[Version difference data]
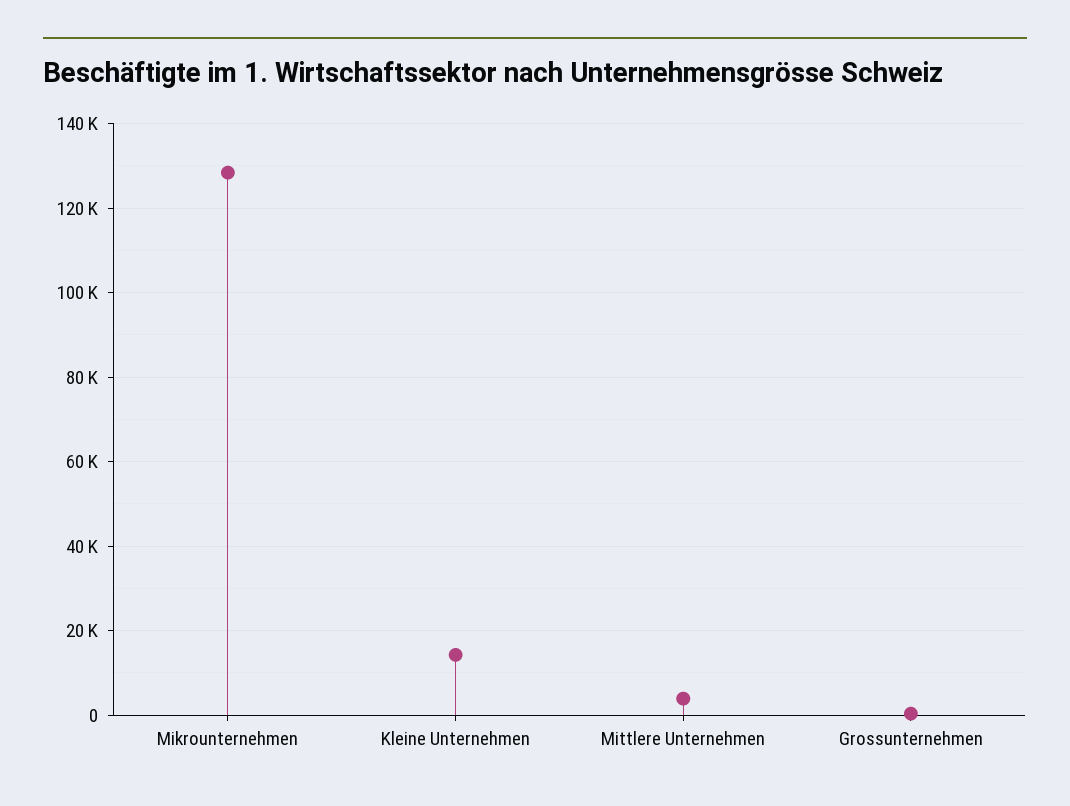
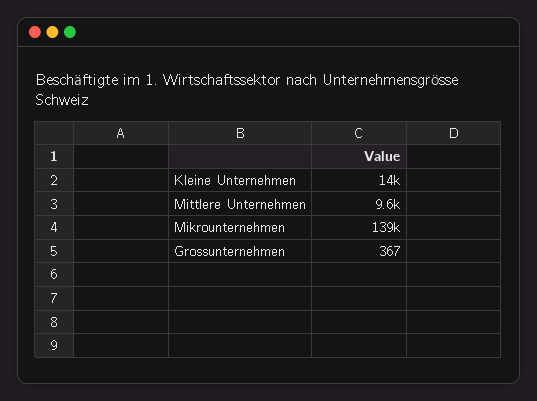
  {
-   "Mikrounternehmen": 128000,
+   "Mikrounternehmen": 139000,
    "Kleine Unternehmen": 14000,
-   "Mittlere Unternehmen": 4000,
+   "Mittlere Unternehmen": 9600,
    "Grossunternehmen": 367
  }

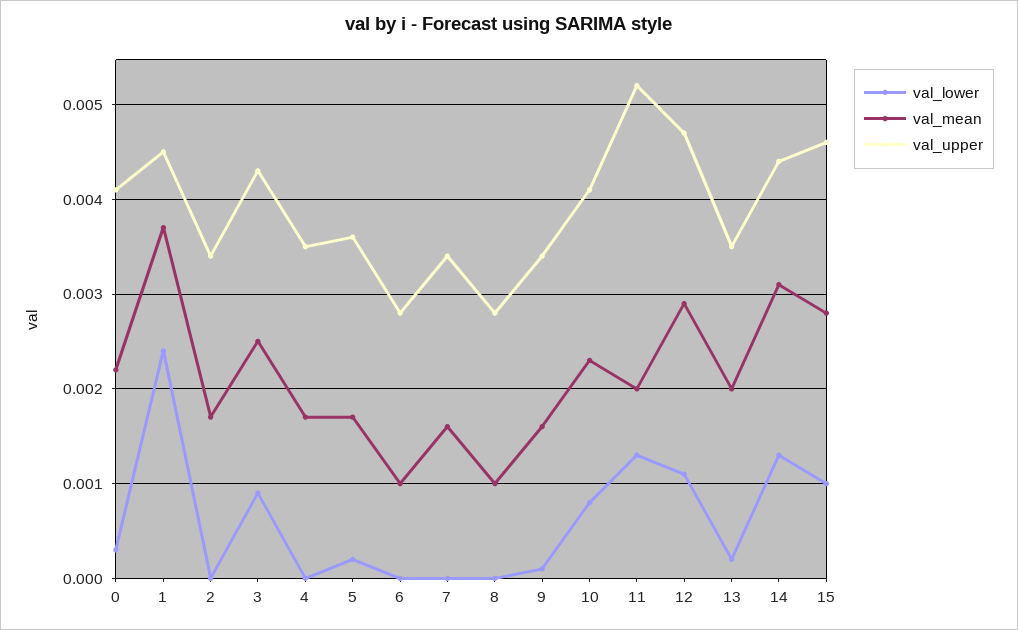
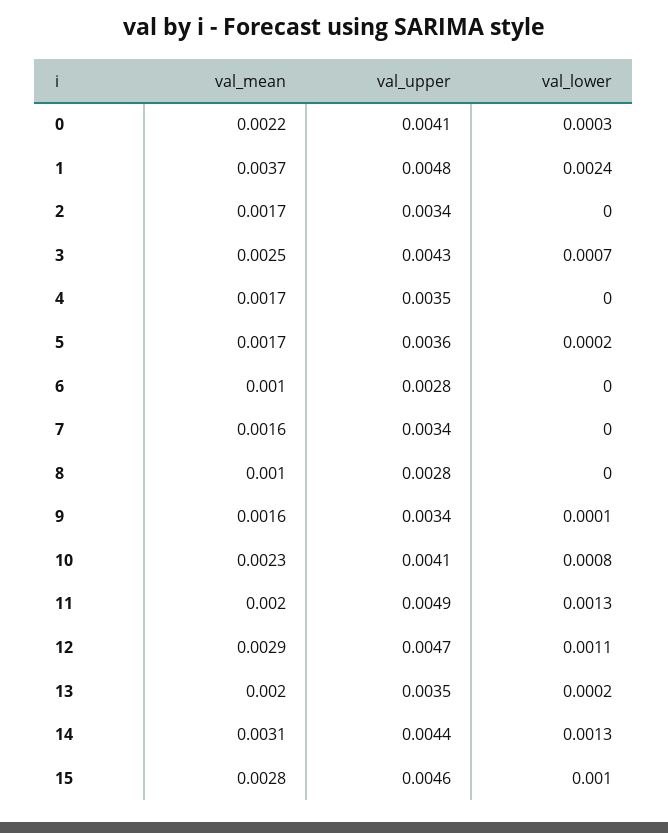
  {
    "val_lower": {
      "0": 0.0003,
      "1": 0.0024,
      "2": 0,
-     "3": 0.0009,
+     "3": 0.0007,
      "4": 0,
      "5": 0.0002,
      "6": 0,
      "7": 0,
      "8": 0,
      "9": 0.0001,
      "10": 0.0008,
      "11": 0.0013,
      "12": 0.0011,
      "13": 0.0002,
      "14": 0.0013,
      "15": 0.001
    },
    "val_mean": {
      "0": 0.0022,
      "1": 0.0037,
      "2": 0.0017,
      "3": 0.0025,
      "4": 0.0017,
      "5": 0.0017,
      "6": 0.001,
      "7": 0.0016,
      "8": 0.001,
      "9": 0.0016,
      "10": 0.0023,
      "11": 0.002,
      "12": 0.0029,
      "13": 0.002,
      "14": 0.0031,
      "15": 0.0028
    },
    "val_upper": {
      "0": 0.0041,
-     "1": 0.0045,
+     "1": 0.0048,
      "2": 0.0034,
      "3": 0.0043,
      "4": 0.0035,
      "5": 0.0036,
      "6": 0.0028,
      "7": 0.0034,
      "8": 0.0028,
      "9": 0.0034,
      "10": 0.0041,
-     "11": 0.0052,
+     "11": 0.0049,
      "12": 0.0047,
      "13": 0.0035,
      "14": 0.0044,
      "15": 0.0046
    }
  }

...

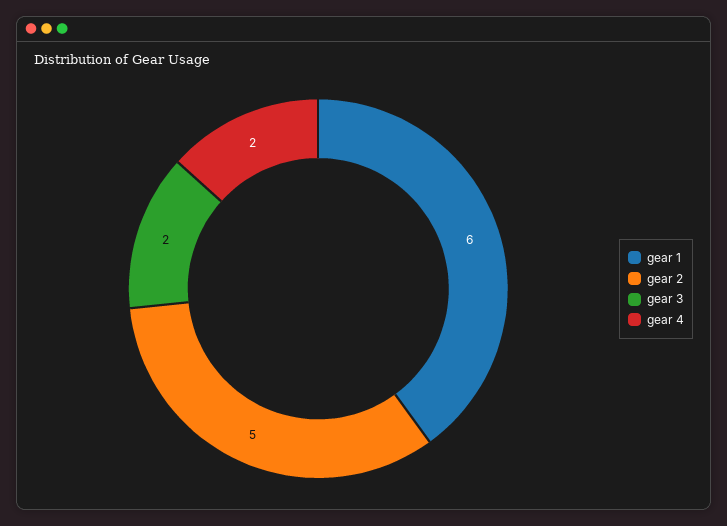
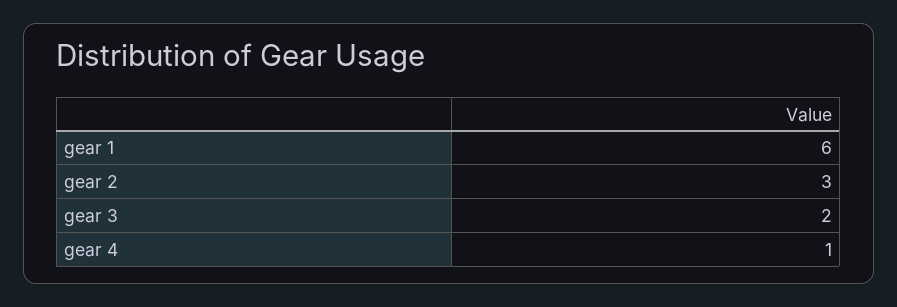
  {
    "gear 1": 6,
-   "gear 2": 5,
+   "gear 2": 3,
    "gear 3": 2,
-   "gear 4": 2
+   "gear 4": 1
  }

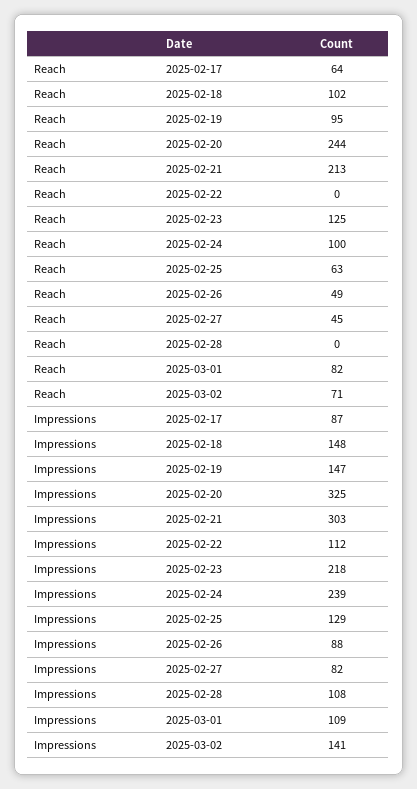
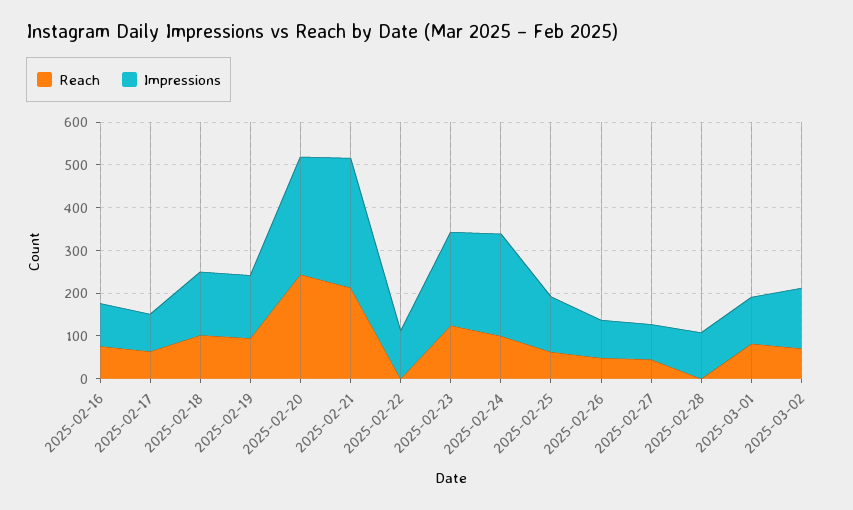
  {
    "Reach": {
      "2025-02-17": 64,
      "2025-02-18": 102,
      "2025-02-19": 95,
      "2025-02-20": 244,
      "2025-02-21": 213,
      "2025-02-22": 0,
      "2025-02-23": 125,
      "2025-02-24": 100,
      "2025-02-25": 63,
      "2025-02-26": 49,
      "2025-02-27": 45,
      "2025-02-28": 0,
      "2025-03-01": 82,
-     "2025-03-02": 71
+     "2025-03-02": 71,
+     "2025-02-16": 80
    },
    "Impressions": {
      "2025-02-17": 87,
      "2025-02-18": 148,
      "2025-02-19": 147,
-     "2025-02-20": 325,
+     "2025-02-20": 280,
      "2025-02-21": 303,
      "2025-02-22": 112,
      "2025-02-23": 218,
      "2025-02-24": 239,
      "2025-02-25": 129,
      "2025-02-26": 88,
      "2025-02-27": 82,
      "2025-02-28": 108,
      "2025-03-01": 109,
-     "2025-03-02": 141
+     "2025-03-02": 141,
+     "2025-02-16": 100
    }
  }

--

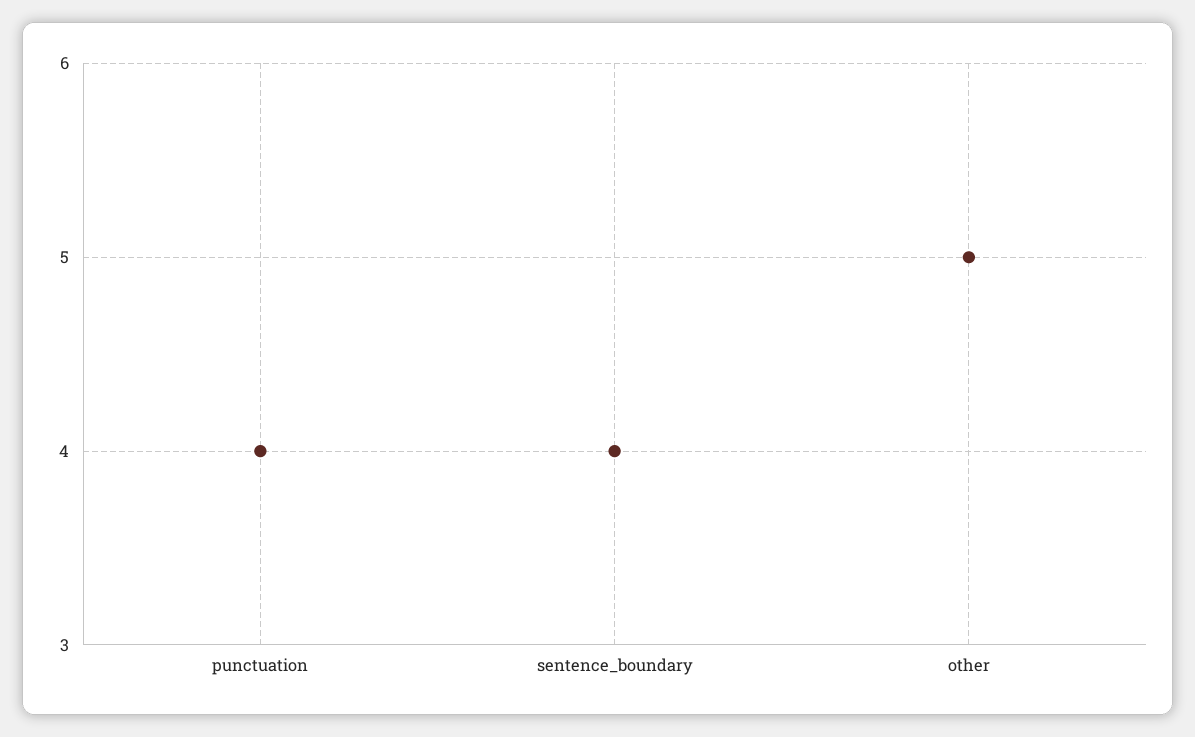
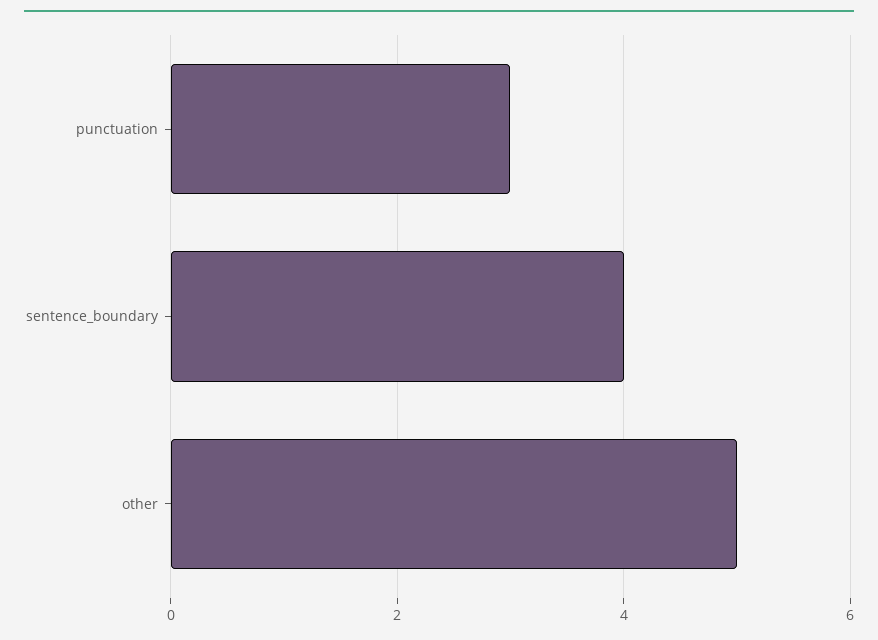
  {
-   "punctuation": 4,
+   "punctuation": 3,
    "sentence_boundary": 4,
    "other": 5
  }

EXERCISE AIM — Please determine how many lines in the entries contain the word "Mikrounternehmen" and reply with that figure alone.

OUTPUT FOR THIS EXERCISE — 2